Recipe for Healthy Pav Bhaji
Serves 6

Equipment required:
Stainless Steel masher 

70 g soya chunks (or roughly 1.5 cups)
8-12 dried red chillies (depending on how spicy the chilli is-I use a mix of Kashmiri & Bedgi))
8 cloves of garlic, peeled
½ cup hot water
4 medium potatoes
200 g cauliflower florets
400 ml tomato puree
1 medium beetroot
½ cup frozen or fresh peas, boiled and kept aside
2 tbsp oil
2 medium sized green capsicum, finely chopped
1 large onion, finely chopped
2-3 tbsp pav bhaji masala
2 tsp salt or to taste
Handful of chopped fresh coriander
Finely chopped onions, lemon wedges, pav or whole wheat bread to serve 


  1. In a bowl, place the dried red chillies and garlic-cover with ½ cup hot water and keep aside for 15 minutes. Once the chillies have rehydrated, grind them with the garlic to a fine paste, using some water. Keep aside.
  2. Bring 4 cups water to boil with 1 tsp salt and the soy chunks. When the water is boiling, lower the flame and simmer for 5-7 minutes, until the soya chunks are cooked.  
  3. Drain the water using a sieve, and press out all the extra water from the chunks using the back of a cup.

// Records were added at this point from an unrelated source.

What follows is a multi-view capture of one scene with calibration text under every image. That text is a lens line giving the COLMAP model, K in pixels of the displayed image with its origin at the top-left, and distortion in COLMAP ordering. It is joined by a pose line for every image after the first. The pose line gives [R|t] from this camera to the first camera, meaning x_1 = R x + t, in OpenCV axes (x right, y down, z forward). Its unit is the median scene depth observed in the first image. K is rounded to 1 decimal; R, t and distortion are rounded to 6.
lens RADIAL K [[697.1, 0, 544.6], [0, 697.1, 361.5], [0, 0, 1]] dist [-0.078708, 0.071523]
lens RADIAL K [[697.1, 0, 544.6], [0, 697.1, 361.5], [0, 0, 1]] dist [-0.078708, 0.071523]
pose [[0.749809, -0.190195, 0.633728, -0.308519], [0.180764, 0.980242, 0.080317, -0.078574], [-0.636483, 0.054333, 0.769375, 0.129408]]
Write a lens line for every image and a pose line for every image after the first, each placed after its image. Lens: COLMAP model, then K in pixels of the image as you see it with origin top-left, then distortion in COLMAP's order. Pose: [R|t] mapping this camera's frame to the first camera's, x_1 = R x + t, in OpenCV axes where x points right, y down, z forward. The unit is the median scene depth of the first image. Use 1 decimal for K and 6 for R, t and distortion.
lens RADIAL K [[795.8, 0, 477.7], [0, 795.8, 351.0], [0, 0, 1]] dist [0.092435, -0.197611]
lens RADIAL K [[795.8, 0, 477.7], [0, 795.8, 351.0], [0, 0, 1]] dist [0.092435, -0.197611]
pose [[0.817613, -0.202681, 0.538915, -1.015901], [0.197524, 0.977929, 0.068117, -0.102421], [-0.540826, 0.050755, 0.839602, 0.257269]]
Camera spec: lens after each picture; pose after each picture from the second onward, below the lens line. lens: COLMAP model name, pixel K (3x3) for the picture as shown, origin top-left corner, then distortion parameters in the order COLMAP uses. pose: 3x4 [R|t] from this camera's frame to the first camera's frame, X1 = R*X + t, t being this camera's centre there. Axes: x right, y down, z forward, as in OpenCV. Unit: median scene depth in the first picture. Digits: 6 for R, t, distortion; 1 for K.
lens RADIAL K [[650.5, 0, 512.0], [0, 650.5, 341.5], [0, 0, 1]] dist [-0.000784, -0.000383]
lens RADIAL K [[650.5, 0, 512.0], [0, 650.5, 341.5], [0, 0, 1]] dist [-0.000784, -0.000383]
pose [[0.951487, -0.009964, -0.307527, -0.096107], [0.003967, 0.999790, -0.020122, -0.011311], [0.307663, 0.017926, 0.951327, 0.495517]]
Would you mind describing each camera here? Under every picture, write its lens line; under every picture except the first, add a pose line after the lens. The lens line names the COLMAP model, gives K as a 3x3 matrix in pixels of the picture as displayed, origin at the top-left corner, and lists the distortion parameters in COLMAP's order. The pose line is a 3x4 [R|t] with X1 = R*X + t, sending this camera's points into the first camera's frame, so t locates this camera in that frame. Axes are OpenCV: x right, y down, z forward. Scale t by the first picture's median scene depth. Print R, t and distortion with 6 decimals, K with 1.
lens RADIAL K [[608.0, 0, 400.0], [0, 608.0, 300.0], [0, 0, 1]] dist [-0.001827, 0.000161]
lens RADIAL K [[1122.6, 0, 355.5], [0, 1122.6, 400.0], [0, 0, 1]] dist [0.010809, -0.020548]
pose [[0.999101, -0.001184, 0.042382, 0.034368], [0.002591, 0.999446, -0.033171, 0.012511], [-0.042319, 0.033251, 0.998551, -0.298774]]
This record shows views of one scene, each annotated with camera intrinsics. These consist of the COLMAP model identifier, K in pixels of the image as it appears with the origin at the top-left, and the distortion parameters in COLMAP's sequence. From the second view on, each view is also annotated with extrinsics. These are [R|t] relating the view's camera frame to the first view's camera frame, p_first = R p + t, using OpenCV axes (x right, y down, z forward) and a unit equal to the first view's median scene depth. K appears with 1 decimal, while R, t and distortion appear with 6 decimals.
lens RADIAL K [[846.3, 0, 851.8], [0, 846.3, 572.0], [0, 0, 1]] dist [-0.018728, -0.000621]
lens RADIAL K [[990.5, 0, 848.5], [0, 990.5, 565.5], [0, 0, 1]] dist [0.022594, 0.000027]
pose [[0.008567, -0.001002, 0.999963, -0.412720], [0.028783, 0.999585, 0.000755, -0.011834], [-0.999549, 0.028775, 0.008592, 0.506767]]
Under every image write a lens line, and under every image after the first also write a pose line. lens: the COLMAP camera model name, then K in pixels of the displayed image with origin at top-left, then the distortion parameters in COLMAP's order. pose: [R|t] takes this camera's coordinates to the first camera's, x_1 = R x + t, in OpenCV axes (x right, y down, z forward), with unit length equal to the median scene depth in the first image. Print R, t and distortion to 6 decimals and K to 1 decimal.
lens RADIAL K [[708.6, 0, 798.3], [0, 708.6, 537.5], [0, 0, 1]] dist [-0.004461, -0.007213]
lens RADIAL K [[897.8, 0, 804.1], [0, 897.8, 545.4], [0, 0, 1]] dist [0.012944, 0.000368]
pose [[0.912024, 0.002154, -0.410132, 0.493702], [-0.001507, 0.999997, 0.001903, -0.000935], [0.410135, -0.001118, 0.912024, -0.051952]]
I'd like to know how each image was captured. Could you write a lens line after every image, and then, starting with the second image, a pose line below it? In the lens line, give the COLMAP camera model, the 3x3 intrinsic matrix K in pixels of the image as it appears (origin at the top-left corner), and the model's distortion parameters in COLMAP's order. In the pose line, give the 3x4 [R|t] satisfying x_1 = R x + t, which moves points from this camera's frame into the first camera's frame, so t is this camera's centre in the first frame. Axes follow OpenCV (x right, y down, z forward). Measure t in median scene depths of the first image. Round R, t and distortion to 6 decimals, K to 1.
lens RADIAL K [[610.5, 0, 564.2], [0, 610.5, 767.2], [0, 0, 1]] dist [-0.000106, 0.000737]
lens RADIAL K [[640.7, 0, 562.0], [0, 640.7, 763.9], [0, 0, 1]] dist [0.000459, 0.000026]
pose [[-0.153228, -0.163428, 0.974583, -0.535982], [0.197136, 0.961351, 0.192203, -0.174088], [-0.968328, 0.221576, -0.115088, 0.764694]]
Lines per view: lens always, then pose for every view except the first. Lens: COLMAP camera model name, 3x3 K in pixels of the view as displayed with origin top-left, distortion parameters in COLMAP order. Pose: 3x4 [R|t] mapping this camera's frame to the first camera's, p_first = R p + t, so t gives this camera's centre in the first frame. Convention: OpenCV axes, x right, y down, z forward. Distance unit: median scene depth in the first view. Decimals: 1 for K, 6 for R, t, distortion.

Grind coarsely (use the pulse function so that you don't make it into a fine paste) and keep aside.
  4. Peel and roughly chop the beet, potatoes. Wash and clean the cauliflower florets. Place them all together in a small pressure cooker with ½ tsp salt, 1 cup water and pressure cook for 10 minutes. Open when cool enough and mash with steel masher until you get a coarse puree. Keep aside.
  5. In a large pan, heat the oil. Add the finely chopped onion and capsicum and sauté on medium flame for 7-8 mins until the onion are soft. Add the chilli-garlic paste, pav bhaji masala and sauté for 3-4 mins on low flame. Add the coarsely ground soya chunks, sauté until the seasonings are absorbed by this. Then add the mashed cooked vegetables, tomato puree, salt and bring to a simmer.
  6. Garnish with fresh coriander- serve with toasted pav, with a sprinkling of finely chopped onions and a lemon wedge. Since we have made this so much healthier, you can go ahead and add a sprinkling of grated cheese to the bhaji before tucking in.

If you prefer this to be a smooth puree, then run all the mashed veggies and soya mash in a blender until smooth and then use in recipe. My recipe gives you a chunky bhaji. If you find that it's too dry, you can thin it down with some water and bring it to a simmer.
This bhaji can also be used to add a twist to a Masala Dosa by smearing the bhaji inside of a dosa and folding it over.

This dish is a perfect crowd pleaser, you can easily double the quantities and prepare this for a large party along with some other mumbai chaats like bhel puri, pani puri, added to the menu.